“I recently heard a successful business leader state that he was no different from Steve Jobs, and therefore Jobs was of no interest to him,” Eric Zelermyer writes for Medium. “It was a tossed-off, casual comment, but it bothered me, and I’ve spent a fair amount of time since pondering why.”
“Relentless devotion to minute improvements in product design is what engendered, over time, the emotional attachment of many millions of so-called ‘Apple fanboys,'” Zelermyer writes. “Apple under Steve Jobs consistently placed the improvement of their products over easy temptations of short-term profit. Why, even when Apple was nearly out of business, did Macs not become filled with sponsored crapware that undoubtedly would have brought in a huge boost to revenue?

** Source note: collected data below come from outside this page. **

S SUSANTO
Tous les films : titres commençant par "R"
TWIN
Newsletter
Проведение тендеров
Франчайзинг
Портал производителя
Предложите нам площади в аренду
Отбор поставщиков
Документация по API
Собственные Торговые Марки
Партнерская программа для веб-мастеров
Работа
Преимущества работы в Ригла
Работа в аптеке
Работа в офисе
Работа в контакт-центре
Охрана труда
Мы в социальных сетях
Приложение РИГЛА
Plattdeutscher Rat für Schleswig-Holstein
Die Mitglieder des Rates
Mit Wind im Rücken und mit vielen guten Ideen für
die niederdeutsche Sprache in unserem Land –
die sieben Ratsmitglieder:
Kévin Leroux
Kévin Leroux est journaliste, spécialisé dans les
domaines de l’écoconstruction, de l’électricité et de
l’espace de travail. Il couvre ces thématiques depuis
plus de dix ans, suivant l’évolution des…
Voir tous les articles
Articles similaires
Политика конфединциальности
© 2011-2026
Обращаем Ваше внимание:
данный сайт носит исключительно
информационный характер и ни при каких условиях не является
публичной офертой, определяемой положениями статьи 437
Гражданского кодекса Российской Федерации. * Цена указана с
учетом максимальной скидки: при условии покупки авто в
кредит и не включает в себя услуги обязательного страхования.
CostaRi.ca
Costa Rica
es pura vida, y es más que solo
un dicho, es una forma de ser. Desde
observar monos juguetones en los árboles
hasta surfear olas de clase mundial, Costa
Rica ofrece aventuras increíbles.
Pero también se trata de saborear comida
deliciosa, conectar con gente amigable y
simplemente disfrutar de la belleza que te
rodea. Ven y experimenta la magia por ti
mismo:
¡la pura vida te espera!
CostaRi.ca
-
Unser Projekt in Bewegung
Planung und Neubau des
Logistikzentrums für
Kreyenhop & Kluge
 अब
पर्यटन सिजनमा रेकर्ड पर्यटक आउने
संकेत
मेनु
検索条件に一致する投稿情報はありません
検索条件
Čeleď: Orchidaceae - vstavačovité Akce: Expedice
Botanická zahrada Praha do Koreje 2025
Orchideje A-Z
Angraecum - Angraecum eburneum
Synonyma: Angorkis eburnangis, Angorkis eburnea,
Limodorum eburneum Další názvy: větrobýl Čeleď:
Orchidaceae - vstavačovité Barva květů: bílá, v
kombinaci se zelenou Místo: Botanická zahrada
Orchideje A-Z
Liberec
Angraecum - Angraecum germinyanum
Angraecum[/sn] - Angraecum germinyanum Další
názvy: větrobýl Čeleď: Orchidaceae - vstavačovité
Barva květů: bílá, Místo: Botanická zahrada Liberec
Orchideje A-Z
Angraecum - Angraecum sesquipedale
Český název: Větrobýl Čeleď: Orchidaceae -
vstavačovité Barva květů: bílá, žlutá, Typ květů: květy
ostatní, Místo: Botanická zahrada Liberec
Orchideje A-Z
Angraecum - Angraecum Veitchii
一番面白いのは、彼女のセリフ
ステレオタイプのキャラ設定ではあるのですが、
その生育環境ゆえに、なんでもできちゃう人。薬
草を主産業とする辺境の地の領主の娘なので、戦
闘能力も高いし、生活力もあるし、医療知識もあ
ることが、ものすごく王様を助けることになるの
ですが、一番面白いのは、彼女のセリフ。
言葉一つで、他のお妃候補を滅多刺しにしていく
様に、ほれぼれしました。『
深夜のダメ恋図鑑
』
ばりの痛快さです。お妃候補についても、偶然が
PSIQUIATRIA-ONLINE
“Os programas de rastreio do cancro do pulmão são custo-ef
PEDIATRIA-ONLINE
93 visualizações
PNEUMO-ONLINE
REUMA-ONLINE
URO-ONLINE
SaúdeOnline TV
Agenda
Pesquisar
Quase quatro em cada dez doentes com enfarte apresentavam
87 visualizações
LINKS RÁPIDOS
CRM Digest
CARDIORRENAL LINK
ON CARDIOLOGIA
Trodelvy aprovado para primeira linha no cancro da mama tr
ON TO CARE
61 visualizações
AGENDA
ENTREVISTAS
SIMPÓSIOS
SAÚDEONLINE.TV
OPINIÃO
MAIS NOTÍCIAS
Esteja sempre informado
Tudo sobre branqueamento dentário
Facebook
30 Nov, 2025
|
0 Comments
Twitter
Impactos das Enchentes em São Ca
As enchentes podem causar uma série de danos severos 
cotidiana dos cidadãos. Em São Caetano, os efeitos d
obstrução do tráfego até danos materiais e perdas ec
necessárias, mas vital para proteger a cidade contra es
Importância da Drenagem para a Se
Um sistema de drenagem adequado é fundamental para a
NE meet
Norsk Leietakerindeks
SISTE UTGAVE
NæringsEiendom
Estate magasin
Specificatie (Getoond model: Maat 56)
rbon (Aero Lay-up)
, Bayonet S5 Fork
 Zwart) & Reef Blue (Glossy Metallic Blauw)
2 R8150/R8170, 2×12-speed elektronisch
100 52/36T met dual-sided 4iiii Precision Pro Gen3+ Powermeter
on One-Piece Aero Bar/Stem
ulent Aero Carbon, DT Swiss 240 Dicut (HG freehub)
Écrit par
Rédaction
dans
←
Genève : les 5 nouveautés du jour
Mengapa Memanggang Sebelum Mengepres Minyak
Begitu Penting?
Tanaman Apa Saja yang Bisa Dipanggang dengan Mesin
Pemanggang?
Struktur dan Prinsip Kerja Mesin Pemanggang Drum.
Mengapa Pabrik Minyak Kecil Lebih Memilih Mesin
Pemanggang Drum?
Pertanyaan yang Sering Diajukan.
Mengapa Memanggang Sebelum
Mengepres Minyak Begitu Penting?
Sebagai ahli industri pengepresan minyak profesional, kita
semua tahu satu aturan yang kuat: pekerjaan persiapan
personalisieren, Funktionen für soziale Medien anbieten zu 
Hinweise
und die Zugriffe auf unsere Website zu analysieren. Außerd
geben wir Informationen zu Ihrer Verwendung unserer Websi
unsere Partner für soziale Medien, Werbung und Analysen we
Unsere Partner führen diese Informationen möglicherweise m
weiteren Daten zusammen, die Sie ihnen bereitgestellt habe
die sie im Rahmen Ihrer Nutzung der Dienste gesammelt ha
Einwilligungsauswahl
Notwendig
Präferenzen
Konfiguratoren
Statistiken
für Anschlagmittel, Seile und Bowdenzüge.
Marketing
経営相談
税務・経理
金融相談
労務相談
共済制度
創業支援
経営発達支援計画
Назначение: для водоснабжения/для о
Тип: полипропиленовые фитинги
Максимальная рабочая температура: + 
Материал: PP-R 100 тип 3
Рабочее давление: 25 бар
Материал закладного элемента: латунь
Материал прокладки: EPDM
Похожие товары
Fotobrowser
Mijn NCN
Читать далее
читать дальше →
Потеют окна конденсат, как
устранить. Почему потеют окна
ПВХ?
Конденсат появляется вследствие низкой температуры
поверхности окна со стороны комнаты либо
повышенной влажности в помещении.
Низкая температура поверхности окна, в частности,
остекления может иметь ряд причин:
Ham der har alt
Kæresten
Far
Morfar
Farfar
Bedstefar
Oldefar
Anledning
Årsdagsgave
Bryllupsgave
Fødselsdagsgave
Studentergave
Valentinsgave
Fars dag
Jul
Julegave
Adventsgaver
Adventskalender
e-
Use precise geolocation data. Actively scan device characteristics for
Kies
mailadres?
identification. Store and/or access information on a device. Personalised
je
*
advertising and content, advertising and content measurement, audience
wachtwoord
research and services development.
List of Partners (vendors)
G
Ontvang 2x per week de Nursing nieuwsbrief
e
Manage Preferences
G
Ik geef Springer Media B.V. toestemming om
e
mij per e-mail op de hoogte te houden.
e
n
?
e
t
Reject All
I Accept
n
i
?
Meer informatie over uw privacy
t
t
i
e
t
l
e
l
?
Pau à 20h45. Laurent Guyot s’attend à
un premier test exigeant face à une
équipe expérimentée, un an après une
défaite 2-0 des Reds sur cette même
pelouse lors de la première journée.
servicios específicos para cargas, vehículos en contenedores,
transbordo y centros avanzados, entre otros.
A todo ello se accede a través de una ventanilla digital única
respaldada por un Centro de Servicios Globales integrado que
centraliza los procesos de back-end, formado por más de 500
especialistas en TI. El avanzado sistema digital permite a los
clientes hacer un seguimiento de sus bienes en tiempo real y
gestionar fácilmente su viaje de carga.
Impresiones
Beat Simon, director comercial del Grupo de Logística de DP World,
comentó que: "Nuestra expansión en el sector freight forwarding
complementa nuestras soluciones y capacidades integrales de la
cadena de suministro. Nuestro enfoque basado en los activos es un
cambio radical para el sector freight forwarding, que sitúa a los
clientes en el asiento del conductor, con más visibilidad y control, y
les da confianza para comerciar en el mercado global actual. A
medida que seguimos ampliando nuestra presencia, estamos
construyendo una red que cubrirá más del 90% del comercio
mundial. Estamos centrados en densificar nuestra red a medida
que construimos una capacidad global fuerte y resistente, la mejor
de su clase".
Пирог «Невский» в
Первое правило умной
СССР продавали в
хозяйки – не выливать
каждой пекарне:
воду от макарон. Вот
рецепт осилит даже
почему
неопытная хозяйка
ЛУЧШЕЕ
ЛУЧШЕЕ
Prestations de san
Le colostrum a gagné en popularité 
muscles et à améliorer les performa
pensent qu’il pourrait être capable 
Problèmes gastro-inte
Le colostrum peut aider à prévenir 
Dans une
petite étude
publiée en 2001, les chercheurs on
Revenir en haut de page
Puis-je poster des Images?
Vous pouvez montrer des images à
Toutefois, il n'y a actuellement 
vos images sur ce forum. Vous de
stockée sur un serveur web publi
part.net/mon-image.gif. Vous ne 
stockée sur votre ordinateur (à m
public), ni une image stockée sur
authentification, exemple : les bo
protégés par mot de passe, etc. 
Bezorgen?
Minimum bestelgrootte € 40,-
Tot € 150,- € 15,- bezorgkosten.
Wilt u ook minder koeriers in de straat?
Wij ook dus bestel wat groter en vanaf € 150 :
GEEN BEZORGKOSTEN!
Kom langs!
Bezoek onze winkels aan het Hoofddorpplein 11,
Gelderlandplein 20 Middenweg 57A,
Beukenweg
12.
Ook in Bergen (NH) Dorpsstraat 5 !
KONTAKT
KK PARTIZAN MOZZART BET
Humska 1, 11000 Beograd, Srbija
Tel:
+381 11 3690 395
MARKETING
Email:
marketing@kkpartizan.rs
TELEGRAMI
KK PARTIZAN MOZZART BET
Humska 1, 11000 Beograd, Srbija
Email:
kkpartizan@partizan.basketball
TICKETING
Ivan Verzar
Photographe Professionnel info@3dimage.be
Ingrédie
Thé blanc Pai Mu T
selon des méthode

Jobs would rather have seen his products die than compromise on the experience of using them.
“It is hard to imagine any of today’s business leaders possessing the ability or desire to craft the details of their products to this level,” Zelermyer writes. “For many of us who are professionally engaged in creative pursuits, we see our skills almost in opposition to what is required to succeed in business. Self-promotion, financial meticulousness, managerial acumen, and competitiveness are traits that many of us wish we possessed but feel entirely foreign. For one person to have all those traits at a rarefied level and also possess brilliant creativity, design judgement on par with the world’s best, and a tireless devotion to enforcing his aesthetic standards is nearly unique.”
“It’s a cosmic accident, an extremely rare mutation,” Zelermyer writes. “So to those who think they possess equivalent greatness, I can only say: you’re not that lucky.”
Read more in the full article here.
MacDailyNews Take: Steve Jobs was a jack of all trades and a master of many.